Hey, where are my friends and family? Maybe I was doing something wrong? So I asked around. The answers were pretty much consistent (complete with emotional responses):
- I have better things to do with my time (affronted).
- Twitter is for junior high school girls (derisive).
- I don’t care what Ashton Kutchner is doing right now (superior)

But every marketing article I’ve read in months insists that Twitter is utterly crucial! I stomped my little foot. What’s wrong with my friends? Why do they not have a Twitter strategy?

Perhaps the answer lies for now in demographics. My social network is made up of largely unlikely Twitter users. My contact lists are filled with people with scandalous professions such as banking and insurance, where being in constant contact the latest trends in social networking are less important than say, picking up their dry cleaning. It’s would be too time-consuming at this point for me to dump them and get all new friends. So…

Twitter. Is it a vital tool or a useless ball of nothing? My mental hand hovered over the DELETE button…

But then I remembered Facebook. Cast my mind back two years ago, when everyone was learning about this crazy little social network and I recall my peers’ whining:
"Now I have to log onto Facebook AND email account to retrieve my messages?"
"Right, so I’ve re-connected to all my elementary and camp friends… now what?"
"I don’t care what all these people are doing - where’s my wall???"

But they learned. Oh, they learned. Now you can't have a decent conversation with someone in a restaurant without them taking time check out their aunts' latest pics of her cat. Facebook in Toronto is bigger than Jeebas.

So, Twitter? Speaking on behalf of cost-concious, fad-resistant middle-aged Canadian women… the jury is still out. Do something productive or you’re cut off!

I’m sure Twitter is so scared.

Thursday, September 24, 2009

My new blog: the 411

I'm a marketing project manager who has been working freelance for the past few years for various advertising agencies in Toronto. I've been blogging on and off for a few years for fun, but I wanted to create a blog for my professional life as well. This blog will recount my ongoing efforts to learn and grow my business.


What's going on:

PMP Certification:

Studying for the PMP Certification, concentrating on Scope Management this week. Reviewing the PMBOK Guide. Time well spent! But it's like watching paint dry...


The Canadian Marketing Association's E-Marketing course:

Class 1 (Sept 23):

Part 1: Introduction to the instructor (Michael Seaton) and the rest of the class (around 30 people). A very wide range of professions and experiences – the class assignment should be interesting.
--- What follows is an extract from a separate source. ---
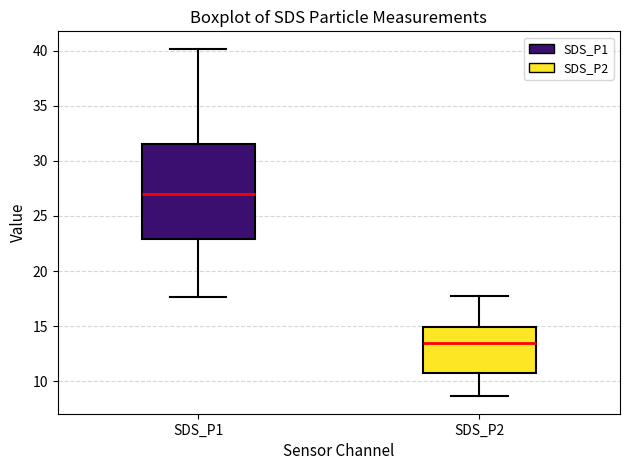

Reading left to right, transcribe this box plot: for each box, give where its median line is, the range the box spans, and where its two whiskers end, as read against the y-axis. The values are not printed on the chart, so give them approximately, as read against the axis.

SDS_P1: median 27.0, box 23.0 to 31.5, whiskers 17.5 to 40.0
SDS_P2: median 13.5, box 11.0 to 15.0, whiskers 8.5 to 17.5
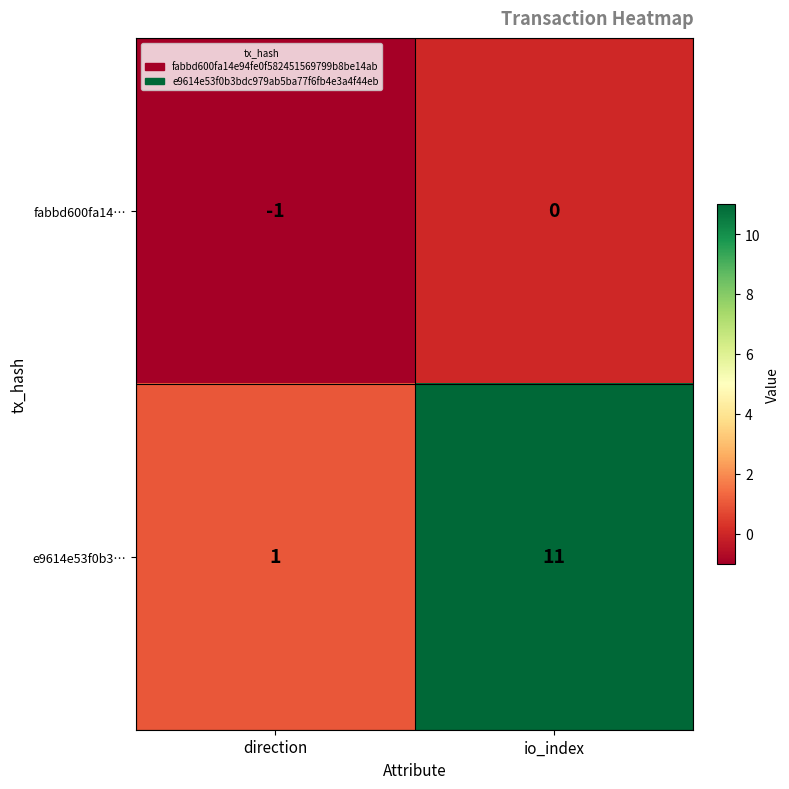

Which category has the lowest value in the e9614e53f0b3… series?

direction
I hope I get the lady who works for the LCBO (as does everyone else in the class).

Part 2: History of the internet – basic stuff, but the stats are interesting. Apparently Canadians have nothing else do to with their lives but live on the internet. I hear that. Maybe it’s too cold in the winter to go outside? I’d like to see those numbers listed out by months: Jan – March – 99.999% leisure time spent at home on the internet! Pretty much… Things to do before next class:

Check out the following books:

- Clue Train Manifesto, Locke, Weinberger, Series, Levine

- Permission Marketing, Godin

- Call to Action, Eisenberg

- Groundswell, Li, Bernhoff

Look up Net Neutrality on Wikipedia

Look up History of the Internet on You Tube

Review Digg, Technorati, del.icio.us


What I'm reading now:

Six Pixels of Separation, by Mitch Joel

Very interesting so far - I like the personal anecdotes and stories.

What I'm working on:

Development for www.rday.ca, a website for an upscale furniture designer.

I sent Rob the proposed architecture for his website. Waiting for approval so I can get Doug to proceed. Need to follow up with Rob this weekend re: acquiring assets – copy + images.